> **Problem**:
Skip the images and copy every other part of the records exactly.

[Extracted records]
##############################
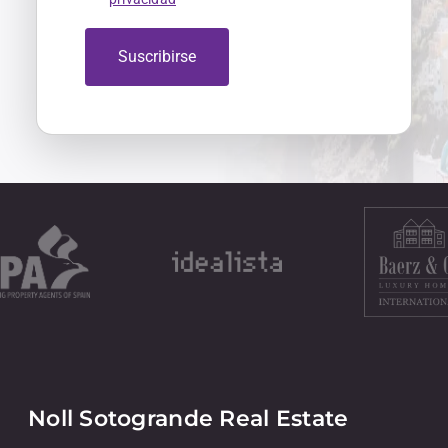
Suscribirse
Noll Sotogrande Real Estate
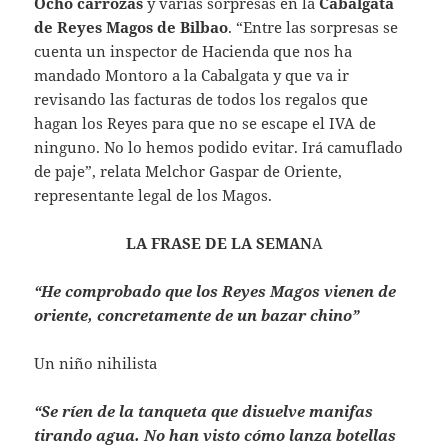
Ocho carrozas
y varias sorpresas en la
Cabalgata
de Reyes Magos de Bilbao
. “Entre las sorpresas se
cuenta un inspector de Hacienda que nos ha
mandado Montoro a la Cabalgata y que va ir
revisando las facturas de todos los regalos que
hagan los Reyes para que no se escape el IVA de
ninguno. No lo hemos podido evitar. Irá camuflado
de paje”, relata Melchor Gaspar de Oriente,
representante legal de los Magos.
LA FRASE DE LA SEMAN
A
“He comprobado que los Reyes Magos vienen de
oriente, concretamente de un bazar chino”
Un niño nihilista
“Se ríen de la tanqueta que disuelve manifas
tirando agua. No han visto cómo lanza botellas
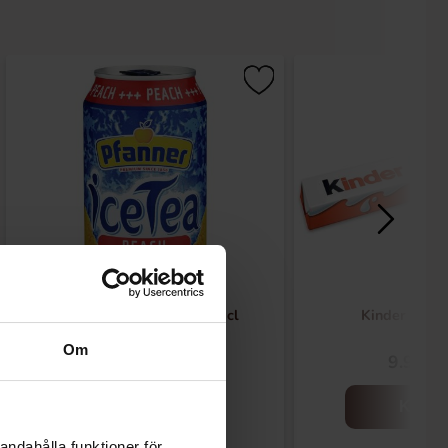
Pfanner IceTea - Peach 33cl
Kinder Maxi
Om
22.90 kr
9.90 kr
Kjøp
Kjøp
andahålla funktioner för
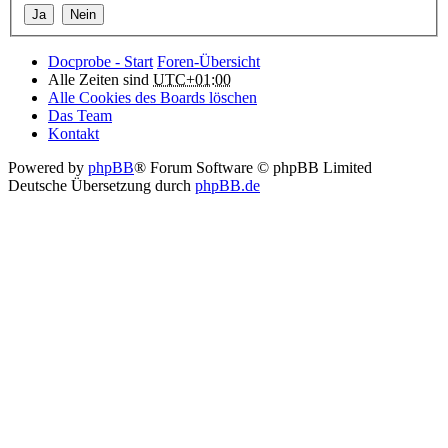
Docprobe - Start
Foren-Übersicht
Alle Zeiten sind
UTC+01:00
Alle Cookies des Boards löschen
Das Team
Kontakt
Powered by
phpBB
® Forum Software © phpBB Limited
Deutsche Übersetzung durch
phpBB.de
##############################
> **Task result**:
Suscribirse
Noll Sotogrande Real Estate
Ocho carrozas
y varias sorpresas en la
Cabalgata
de Reyes Magos de Bilbao
. “Entre las sorpresas se
cuenta un inspector de Hacienda que nos ha
mandado Montoro a la Cabalgata y que va ir
revisando las facturas de todos los regalos que
hagan los Reyes para que no se escape el IVA de
ninguno. No lo hemos podido evitar. Irá camuflado
de paje”, relata Melchor Gaspar de Oriente,
representante legal de los Magos.
LA FRASE DE LA SEMAN
A
“He comprobado que los Reyes Magos vienen de
oriente, concretamente de un bazar chino”
Un niño nihilista
“Se ríen de la tanqueta que disuelve manifas
tirando agua. No han visto cómo lanza botellas
Pfanner IceTea - Peach 33cl
Kinder Maxi
Om
22.90 kr
9.90 kr
Kjøp
Kjøp
andahålla funktioner för
Docprobe - Start
Foren-Übersicht
Alle Zeiten sind
UTC+01:00
Alle Cookies des Boards löschen
Das Team
Kontakt
Powered by
phpBB
® Forum Software © phpBB Limited
Deutsche Übersetzung durch
phpBB.de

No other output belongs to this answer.